Our services are not intended for children under 18. We do not knowingly collect personal data from children without parental consent. If you believe we have collected data from a child without appropriate consent, contact us and we will take steps to delete the information.

13. Marketing and communications

We may send marketing communications where you have consented or where we have a legitimate interest (subject to your right to object). You can opt-out of marketing at any time by using the unsubscribe link in emails, contacting us, or adjusting your preferences in your account. Opting out does not prevent transactional messages necessary to provide a service you have requested.

14. Third-party websites, integrations and social media

Our website may contain links to third-party websites, and we may integrate third-party services (for example, payment gateways, maps, or social media plugins). This Privacy Policy does not govern those third parties; you should review their privacy notices. We are not responsible for the privacy practices of third-party sites.

15. Supplier, contractor and recruitment processing

If you are a supplier, contractor or job applicant, we process business contact and transaction details, bank/payment details, tax compliance documents, and application/interview information to evaluate suitability, manage relationships, and make payments. Some of this processing may be necessary to perform contractual obligations or meet legal requirements.
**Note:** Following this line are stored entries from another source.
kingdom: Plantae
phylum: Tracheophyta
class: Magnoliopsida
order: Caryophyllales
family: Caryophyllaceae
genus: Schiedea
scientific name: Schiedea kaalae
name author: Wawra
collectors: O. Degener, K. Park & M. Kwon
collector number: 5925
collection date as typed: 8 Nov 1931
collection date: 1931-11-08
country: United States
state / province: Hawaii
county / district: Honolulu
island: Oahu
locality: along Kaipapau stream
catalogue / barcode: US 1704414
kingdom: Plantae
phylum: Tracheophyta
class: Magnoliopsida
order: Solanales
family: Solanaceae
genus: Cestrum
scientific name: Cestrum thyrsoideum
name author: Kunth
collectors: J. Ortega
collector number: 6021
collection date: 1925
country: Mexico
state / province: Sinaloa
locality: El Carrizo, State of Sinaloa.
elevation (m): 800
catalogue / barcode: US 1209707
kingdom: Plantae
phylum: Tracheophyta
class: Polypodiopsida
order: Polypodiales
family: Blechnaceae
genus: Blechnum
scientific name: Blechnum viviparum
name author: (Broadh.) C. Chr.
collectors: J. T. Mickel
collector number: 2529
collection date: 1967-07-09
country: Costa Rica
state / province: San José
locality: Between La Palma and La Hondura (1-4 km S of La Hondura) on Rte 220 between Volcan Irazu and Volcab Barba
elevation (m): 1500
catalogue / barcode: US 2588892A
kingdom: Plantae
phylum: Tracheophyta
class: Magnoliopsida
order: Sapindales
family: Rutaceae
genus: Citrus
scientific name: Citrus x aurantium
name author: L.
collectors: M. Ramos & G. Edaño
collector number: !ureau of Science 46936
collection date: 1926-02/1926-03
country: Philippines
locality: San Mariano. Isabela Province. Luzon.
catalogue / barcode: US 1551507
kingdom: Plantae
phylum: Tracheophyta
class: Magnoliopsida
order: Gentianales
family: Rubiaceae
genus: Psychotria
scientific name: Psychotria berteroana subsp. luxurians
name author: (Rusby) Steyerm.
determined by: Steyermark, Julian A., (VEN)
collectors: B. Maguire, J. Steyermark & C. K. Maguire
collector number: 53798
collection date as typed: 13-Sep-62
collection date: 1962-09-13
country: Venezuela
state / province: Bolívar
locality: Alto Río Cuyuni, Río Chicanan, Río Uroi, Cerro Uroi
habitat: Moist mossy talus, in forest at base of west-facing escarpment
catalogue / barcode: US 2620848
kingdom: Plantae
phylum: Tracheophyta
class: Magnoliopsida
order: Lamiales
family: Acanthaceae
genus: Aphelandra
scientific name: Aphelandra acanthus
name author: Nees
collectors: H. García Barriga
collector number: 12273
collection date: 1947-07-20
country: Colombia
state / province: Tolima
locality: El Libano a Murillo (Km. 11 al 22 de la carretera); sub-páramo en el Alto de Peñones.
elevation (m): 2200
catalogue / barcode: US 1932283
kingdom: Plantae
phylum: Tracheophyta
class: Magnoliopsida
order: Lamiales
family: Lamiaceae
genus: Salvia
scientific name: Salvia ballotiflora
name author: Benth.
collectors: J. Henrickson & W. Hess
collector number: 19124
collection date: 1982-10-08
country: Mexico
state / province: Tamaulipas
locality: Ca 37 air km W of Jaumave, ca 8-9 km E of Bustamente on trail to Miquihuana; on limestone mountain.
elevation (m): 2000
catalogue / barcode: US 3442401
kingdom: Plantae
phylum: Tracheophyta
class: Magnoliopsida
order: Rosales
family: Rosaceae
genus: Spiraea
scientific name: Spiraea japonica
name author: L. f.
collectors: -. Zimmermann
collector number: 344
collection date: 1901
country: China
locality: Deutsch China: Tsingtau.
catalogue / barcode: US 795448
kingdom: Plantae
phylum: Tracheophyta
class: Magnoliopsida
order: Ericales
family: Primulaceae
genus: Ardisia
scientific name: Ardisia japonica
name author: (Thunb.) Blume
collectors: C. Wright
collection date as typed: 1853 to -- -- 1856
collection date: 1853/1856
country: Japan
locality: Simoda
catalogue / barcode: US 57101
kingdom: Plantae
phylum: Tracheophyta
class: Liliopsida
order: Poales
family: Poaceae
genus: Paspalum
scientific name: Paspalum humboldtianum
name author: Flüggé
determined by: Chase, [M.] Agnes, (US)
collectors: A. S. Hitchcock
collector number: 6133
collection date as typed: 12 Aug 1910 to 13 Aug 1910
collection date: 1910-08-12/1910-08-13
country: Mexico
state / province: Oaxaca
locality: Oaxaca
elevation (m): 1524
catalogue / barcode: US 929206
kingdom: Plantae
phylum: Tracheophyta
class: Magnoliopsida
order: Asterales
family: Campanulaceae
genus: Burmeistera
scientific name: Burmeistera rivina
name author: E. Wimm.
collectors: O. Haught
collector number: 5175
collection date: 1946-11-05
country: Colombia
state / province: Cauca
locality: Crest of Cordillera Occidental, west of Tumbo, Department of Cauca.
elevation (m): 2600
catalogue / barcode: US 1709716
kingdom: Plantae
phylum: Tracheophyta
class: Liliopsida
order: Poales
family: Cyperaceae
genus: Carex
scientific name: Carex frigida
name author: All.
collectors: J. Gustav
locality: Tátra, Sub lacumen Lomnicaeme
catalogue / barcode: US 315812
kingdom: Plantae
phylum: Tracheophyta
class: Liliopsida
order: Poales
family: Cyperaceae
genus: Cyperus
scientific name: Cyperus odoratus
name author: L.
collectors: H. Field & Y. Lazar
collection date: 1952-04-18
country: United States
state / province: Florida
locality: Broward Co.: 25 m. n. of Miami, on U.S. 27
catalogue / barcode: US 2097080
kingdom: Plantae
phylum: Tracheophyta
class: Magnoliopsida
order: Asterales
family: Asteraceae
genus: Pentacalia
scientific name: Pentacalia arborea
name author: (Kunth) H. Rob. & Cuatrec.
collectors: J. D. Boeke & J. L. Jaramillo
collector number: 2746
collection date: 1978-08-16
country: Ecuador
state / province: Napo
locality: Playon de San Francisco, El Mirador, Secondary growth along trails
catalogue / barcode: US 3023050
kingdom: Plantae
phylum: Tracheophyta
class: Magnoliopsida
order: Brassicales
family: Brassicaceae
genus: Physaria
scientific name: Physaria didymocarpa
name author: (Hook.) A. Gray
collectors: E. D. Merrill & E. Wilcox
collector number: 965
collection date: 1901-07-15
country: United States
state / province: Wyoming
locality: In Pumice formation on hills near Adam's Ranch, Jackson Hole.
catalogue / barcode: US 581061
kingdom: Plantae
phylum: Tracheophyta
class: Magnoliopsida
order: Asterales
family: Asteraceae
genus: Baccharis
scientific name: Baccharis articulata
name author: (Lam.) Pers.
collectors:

16. Pseudonymisation and anonymisation

Where feasible, we may anonymize or pseudonymize personal data to reduce privacy risk while enabling analytics and service improvements. Anonymized data is not personal data and may be used without restriction.

17. Data protection by design and default

We apply privacy-by-design principles when developing new services or systems by minimizing data collection, implementing access controls, and embedding privacy requirements into projects and vendor relationships.

18. Complaints and supervisory authority

If you are dissatisfied with our handling of your personal data, please contact our DPO so we can address your concerns. You also have the right to lodge a complaint with the Kenyan Office of the Data Protection Commissioner or another relevant supervisory authority in your jurisdiction.

19. Changes to this Privacy Policy

We may update this policy from time to time to reflect business or regulatory changes. Material changes will be published on our website with an updated “Last updated” date. Continued use of our services after updates signifies acceptance of the revised policy.

20. Contact details and DPO

For privacy questions, data access requests, corrections, or complaints, contact:

Data Protection Officer

Email: service@bluelabshygiene.co.ke

Phone: +254 717 819 204

21. Additional notices for specific processing

Payment processing: Payments are processed through secure third-party providers. Please refer to their privacy terms for payment-related data handling.
CCTV and on-site recordings: Signage will be displayed where CCTV is in use. Footage is retained for security and safety purposes and deleted in line with our retention policy unless required for investigation.
Health data for service delivery: Where we collect health-related data (e.g., allergies), we will seek explicit consent and process such data only to the extent necessary for safe service provision.

22. Legal disclaimer

This Privacy Policy provides a summary of our practices and does not constitute a contractual promise except to the extent explicitly stated in a service agreement. For legal certainty, consult the full policy on our website or contact our DPO. We recommend an independent legal review if you intend to rely on this document for formal compliance needs.